For other South Africans, particularly members of the country’s middle and upper classes, Zuma’s “nativist” populism signals a foreclosing of the cosmopolitan openness that defined the new South Africa’s first decade. To them, the World Cup is one crucial stage upon which the conflict between an open, universalist South Africa and an insular, particularist South Africa will play. But as the experience and struggle of South African construction workers makes clear, this opposition between the local and the global is a false one. The claims of the workers building the literal stages for World Cup matches are addressed to, but not against, the internationalism of the tournament. While sharing in the hope of all South Africans that the World Cup will improve the nation and its continent’s image in the world, the striking builders are maintaining that respect for workers’ rights should be a central feature of the image South Africa projects to the planet in 2010.
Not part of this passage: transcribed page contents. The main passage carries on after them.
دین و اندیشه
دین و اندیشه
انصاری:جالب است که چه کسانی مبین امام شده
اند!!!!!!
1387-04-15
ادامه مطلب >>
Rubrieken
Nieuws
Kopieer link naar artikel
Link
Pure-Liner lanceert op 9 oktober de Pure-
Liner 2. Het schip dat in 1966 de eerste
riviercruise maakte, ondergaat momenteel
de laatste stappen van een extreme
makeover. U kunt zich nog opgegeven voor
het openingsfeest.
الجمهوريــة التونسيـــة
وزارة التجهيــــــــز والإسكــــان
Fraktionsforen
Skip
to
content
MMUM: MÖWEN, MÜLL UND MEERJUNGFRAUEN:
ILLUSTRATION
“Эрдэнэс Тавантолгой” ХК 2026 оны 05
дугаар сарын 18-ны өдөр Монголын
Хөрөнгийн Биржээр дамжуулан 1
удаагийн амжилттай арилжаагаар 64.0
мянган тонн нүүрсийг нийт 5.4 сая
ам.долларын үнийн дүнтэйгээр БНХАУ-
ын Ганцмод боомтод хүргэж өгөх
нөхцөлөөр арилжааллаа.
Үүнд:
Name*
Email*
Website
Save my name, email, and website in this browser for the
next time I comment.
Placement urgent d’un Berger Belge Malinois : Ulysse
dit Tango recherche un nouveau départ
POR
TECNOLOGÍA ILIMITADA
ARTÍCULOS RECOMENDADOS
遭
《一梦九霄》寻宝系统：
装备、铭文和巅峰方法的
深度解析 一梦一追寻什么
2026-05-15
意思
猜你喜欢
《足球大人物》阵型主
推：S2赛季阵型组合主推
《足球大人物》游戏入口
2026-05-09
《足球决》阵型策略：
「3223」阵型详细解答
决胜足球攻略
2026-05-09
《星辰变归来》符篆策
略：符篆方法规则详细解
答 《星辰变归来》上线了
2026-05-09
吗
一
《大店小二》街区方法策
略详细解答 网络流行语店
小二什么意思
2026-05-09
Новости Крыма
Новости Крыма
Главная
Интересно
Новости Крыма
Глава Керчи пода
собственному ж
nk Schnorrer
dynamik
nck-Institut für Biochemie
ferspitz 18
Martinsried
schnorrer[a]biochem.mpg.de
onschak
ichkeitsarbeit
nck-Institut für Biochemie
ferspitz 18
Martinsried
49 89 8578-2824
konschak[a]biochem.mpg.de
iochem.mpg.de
A popular ad running on South African television last summer, for mobile phone provider and official 2010 sponsor MTN, depicts a dreadlocked young man traveling swiftly, and mostly by foot, through Africa, gathering the spirit of its diverse peoples and places with a clay pot carried overhead. In the ad’s final image, he arrives in Cape Town, and from a crane above the half-completed Green Point Stadium, empties the contents of his pot; bathed in the star-dust essence of African humanity, the structure comes to life, taking on a golden glow. If the workers who built the stadium were to re-write the ad, they might not feel the need to make any deletions; but they might amend the narrative slightly, adding a couple of scenes portraying the construction of the stadium, in order to show that the utopianism of the World Cup is built upon not just spirit, but human labor—and in order to insist that the stadium is not a monument to an already realized Rainbow Nation, but a critical site in the ongoing struggle over what the new South Africa will become.